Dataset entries
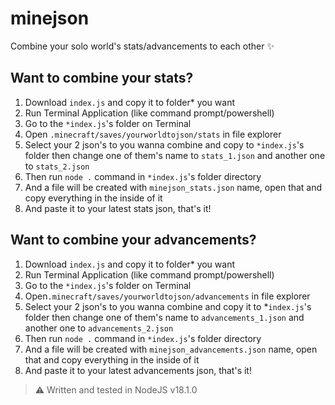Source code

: # minejson
Combine your solo world's stats/advancements to each other ✨

## Want to combine your stats?
1. Download `index.js` and copy it to folder* you want
2. Run Terminal Application (like command prompt/powershell)
3. Go to the `*index.js`'s folder on Terminal
4. Open `.minecraft/saves/yourworldtojson/stats` in file explorer
5. Select your 2 json's to you wanna combine and copy to `*index.js`'s folder then change one of them's name to `stats_1.json` and another one to `stats_2.json`
6. Then run `node .` command in `*index.js`'s folder directory
7. And a file will be created with `minejson_stats.json` name, open that and copy everything in the inside of it
8. And paste it to your latest stats json, that's it!

## Want to combine your advancements?
1. Download `index.js` and copy it to folder* you want
2. Run Terminal Application (like command prompt/powershell)
3. Go to the `*index.js`'s folder on Terminal
4. Open`.minecraft/saves/yourworldtojson/advancements` in file explorer
5. Select your 2 json's to you wanna combine and copy it to *`index.js`'s folder then change one of them's name to `advancements_1.json` and another one to `advancements_2.json`
6. Then run `node .` command in `*index.js`'s folder directory
7. And a file will be created with `minejson_advancements.json` name, open that and copy everything in the inside of it
8. And paste it to your latest advancements json, that's it!

> ⚠️ Written and tested in NodeJS v18.1.0
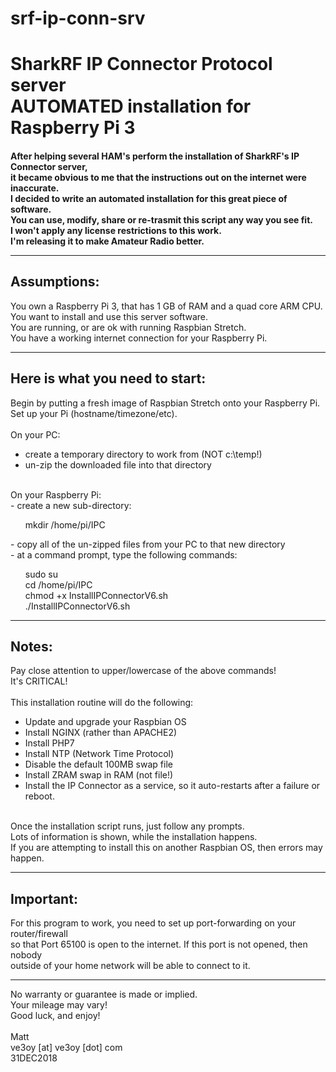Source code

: # srf-ip-conn-srv
<H1>SharkRF IP Connector Protocol server<br>AUTOMATED installation for Raspberry Pi 3</H1>

<H4>After helping several HAM's perform the installation of SharkRF's IP Connector server,<br>
it became obvious to me that the instructions out on the internet were inaccurate.
<br>
I decided to write an automated installation for this great piece of software.<br>
You can use, modify, share or re-trasmit this script any way you see fit.<br>
I won't apply any license restrictions to this work.<br>
I'm releasing it to make Amateur Radio better.<hr>

Assumptions:
---
You own a Raspberry Pi 3, that has 1 GB of RAM and a quad core ARM CPU.<br>
You want to install and use this server software.<br>
You are running, or are ok with running Raspbian Stretch.<br>
You have a working internet connection for your Raspberry Pi.<hr>

Here is what you need to start:
---
Begin by putting a fresh image of Raspbian Stretch onto your Raspberry Pi.<br>
Set up your Pi (hostname/timezone/etc).<br>
<br>
On your PC:<br>
- create a temporary directory to work from (NOT c:\temp!)<br>
- un-zip the downloaded file into that directory<br>
<br>
On your Raspberry Pi:<br>
- create a new sub-directory:<br>
<ol>mkdir /home/pi/IPC</ol>
- copy all of the un-zipped files from your PC to that new directory<br>
- at a command prompt, type the following commands:<br>
<ol>sudo su<br>
cd /home/pi/IPC<br>
chmod +x InstallIPConnectorV6.sh<br>
./InstallIPConnectorV6.sh</ol>
<hr>

Notes:
-----
Pay close attention to upper/lowercase of the above commands!<br>
It's CRITICAL!<br>
<br>
This installation routine will do the following:<br>
- Update and upgrade your Raspbian OS<br>
- Install NGINX (rather than APACHE2)
- Install PHP7<br>
- Install NTP (Network Time Protocol)<br>
- Disable the default 100MB swap file<br>
- Install ZRAM swap in RAM (not file!)<br>
- Install the IP Connector as a service, so it auto-restarts after a failure or reboot.<br>
<br>
Once the installation script runs, just follow any prompts.<br>
Lots of information is shown, while the installation happens.<br>
If you are attempting to install this on another Raspbian OS, then errors may happen.<hr>

Important:
-----------
For this program to work, you need to set up port-forwarding on your router/firewall<br>
so that Port 65100 is open to the internet.  If this port is not opened, then nobody<br>
outside of your home network will be able to connect to it.

<hr>No warranty or guarantee is made or implied.<br>
Your mileage may vary!<br>
Good luck, and enjoy!<br>
<br>
Matt<br>
ve3oy [at] ve3oy [dot] com<br>
31DEC2018<br>
</H4>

**Problem statement:** Your copy of the records above should be exact and contain no pictures.

**The completed task:**
Source code

: # minejson
Combine your solo world's stats/advancements to each other ✨

## Want to combine your stats?
1. Download `index.js` and copy it to folder* you want
2. Run Terminal Application (like command prompt/powershell)
3. Go to the `*index.js`'s folder on Terminal
4. Open `.minecraft/saves/yourworldtojson/stats` in file explorer
5. Select your 2 json's to you wanna combine and copy to `*index.js`'s folder then change one of them's name to `stats_1.json` and another one to `stats_2.json`
6. Then run `node .` command in `*index.js`'s folder directory
7. And a file will be created with `minejson_stats.json` name, open that and copy everything in the inside of it
8. And paste it to your latest stats json, that's it!

## Want to combine your advancements?
1. Download `index.js` and copy it to folder* you want
2. Run Terminal Application (like command prompt/powershell)
3. Go to the `*index.js`'s folder on Terminal
4. Open`.minecraft/saves/yourworldtojson/advancements` in file explorer
5. Select your 2 json's to you wanna combine and copy it to *`index.js`'s folder then change one of them's name to `advancements_1.json` and another one to `advancements_2.json`
6. Then run `node .` command in `*index.js`'s folder directory
7. And a file will be created with `minejson_advancements.json` name, open that and copy everything in the inside of it
8. And paste it to your latest advancements json, that's it!

> ⚠️ Written and tested in NodeJS v18.1.0
Source code

: # srf-ip-conn-srv
<H1>SharkRF IP Connector Protocol server<br>AUTOMATED installation for Raspberry Pi 3</H1>

<H4>After helping several HAM's perform the installation of SharkRF's IP Connector server,<br>
it became obvious to me that the instructions out on the internet were inaccurate.
<br>
I decided to write an automated installation for this great piece of software.<br>
You can use, modify, share or re-trasmit this script any way you see fit.<br>
I won't apply any license restrictions to this work.<br>
I'm releasing it to make Amateur Radio better.<hr>

Assumptions:
---
You own a Raspberry Pi 3, that has 1 GB of RAM and a quad core ARM CPU.<br>
You want to install and use this server software.<br>
You are running, or are ok with running Raspbian Stretch.<br>
You have a working internet connection for your Raspberry Pi.<hr>

Here is what you need to start:
---
Begin by putting a fresh image of Raspbian Stretch onto your Raspberry Pi.<br>
Set up your Pi (hostname/timezone/etc).<br>
<br>
On your PC:<br>
- create a temporary directory to work from (NOT c:\temp!)<br>
- un-zip the downloaded file into that directory<br>
<br>
On your Raspberry Pi:<br>
- create a new sub-directory:<br>
<ol>mkdir /home/pi/IPC</ol>
- copy all of the un-zipped files from your PC to that new directory<br>
- at a command prompt, type the following commands:<br>
<ol>sudo su<br>
cd /home/pi/IPC<br>
chmod +x InstallIPConnectorV6.sh<br>
./InstallIPConnectorV6.sh</ol>
<hr>

Notes:
-----
Pay close attention to upper/lowercase of the above commands!<br>
It's CRITICAL!<br>
<br>
This installation routine will do the following:<br>
- Update and upgrade your Raspbian OS<br>
- Install NGINX (rather than APACHE2)
- Install PHP7<br>
- Install NTP (Network Time Protocol)<br>
- Disable the default 100MB swap file<br>
- Install ZRAM swap in RAM (not file!)<br>
- Install the IP Connector as a service, so it auto-restarts after a failure or reboot.<br>
<br>
Once the installation script runs, just follow any prompts.<br>
Lots of information is shown, while the installation happens.<br>
If you are attempting to install this on another Raspbian OS, then errors may happen.<hr>

Important:
-----------
For this program to work, you need to set up port-forwarding on your router/firewall<br>
so that Port 65100 is open to the internet.  If this port is not opened, then nobody<br>
outside of your home network will be able to connect to it.

<hr>No warranty or guarantee is made or implied.<br>
Your mileage may vary!<br>
Good luck, and enjoy!<br>
<br>
Matt<br>
ve3oy [at] ve3oy [dot] com<br>
31DEC2018<br>
</H4>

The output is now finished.